昭和シェル石油との合併問題で、創業家と対立している出光興産が、1400億円を調達するために新株を発行するとの発表がありました。
以前のブログでも出光の議決権について記載しましたが、創業家側は33.92%の株式を保有しているため、創業家が合併を拒否すると、合併の承認手続きに必要な3分の2以上の賛成を得ることが出来ないため、合併は実現されていませんでした。
今回、1400億円の公募増資を実施すると、新たに4800万株もの新株が発行されることとなるため、創業家の持ち株は26%まで減少することとなります。増資がされると、創業家以外の株主が3分の2以上の株式を保有することとなるので、合併承認決議が成立する可能性が極めて高くなり、昭和シェル石油との合併が現実のものとなります。
もちろん創業家も黙って増資を見ているわけではなく、会社法第210条の株式発行差し止めの規定で対抗するようです。210条では、新株の発行が「著しく不公正」な場合に株式の発行を差し止めることを請求することができます。
つまり、新株発行が、資金需要の必要に迫られて増資をするのではなく、創業家に対する支配権を低下させるための目的だけで行われる場合は、著しく不公正に当たることとなります。よって、今後、創業家が発行差し止めの仮処分を裁判所に申し立てをした場合には、今回発表した1400億円もの増資が著しく不公正にあたるのかを裁判所が判断することとなります。

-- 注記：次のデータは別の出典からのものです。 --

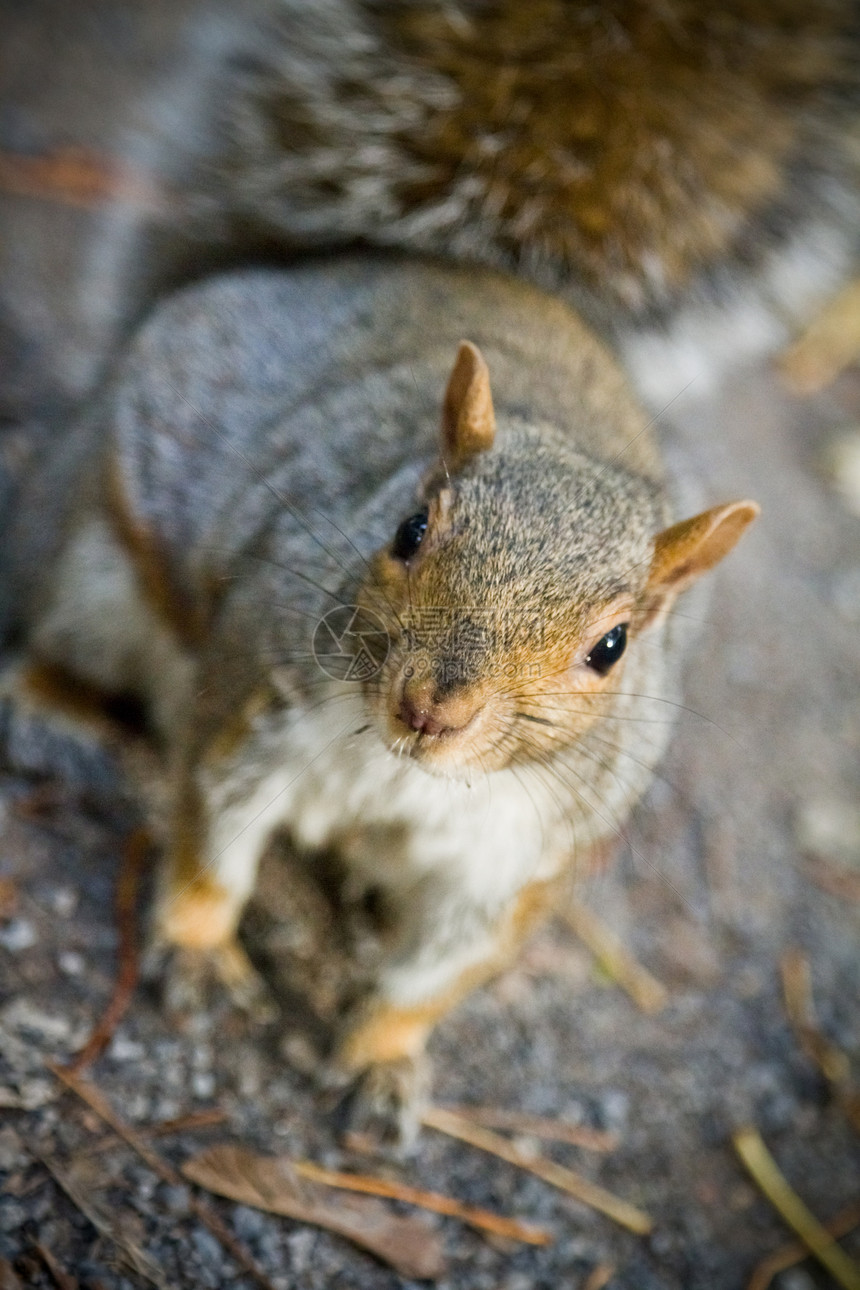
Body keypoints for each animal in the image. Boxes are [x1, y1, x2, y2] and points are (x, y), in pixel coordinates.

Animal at [0, 256, 758, 1145]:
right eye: (409, 529)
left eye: (612, 648)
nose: (432, 707)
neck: (406, 773)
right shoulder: (256, 698)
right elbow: (213, 837)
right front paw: (197, 947)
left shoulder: (522, 850)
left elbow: (441, 969)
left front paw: (382, 1061)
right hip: (94, 575)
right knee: (53, 637)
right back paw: (52, 713)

それにしても可哀想なのは、この騒動に巻き込まれている出光の株主です。今回の4800万株の新株発行は、現在の発行済み株式数の3割にも該当する増資となるため、現在の株主の1株あたりの価値が希薄化されてしまいます。そのため、公募増資が発表された本日は、希薄化を嫌った株式の売りが増えたようで、11%も株価が下落しております。
【出光の株価の推移】
一番右側の緑の色が本日の株価です。前日の赤色からだいぶ下落してます。
また、出来高を示す棒クラブが本日は普段の日より突出しています。
騒動が長引くことで企業価値が損なわれることがあってはならないことです。創業家も経営陣も、株主や債権者などのステークホルダーにも騒動の影響がある点を意識し、問題を解決してもらいたいものです。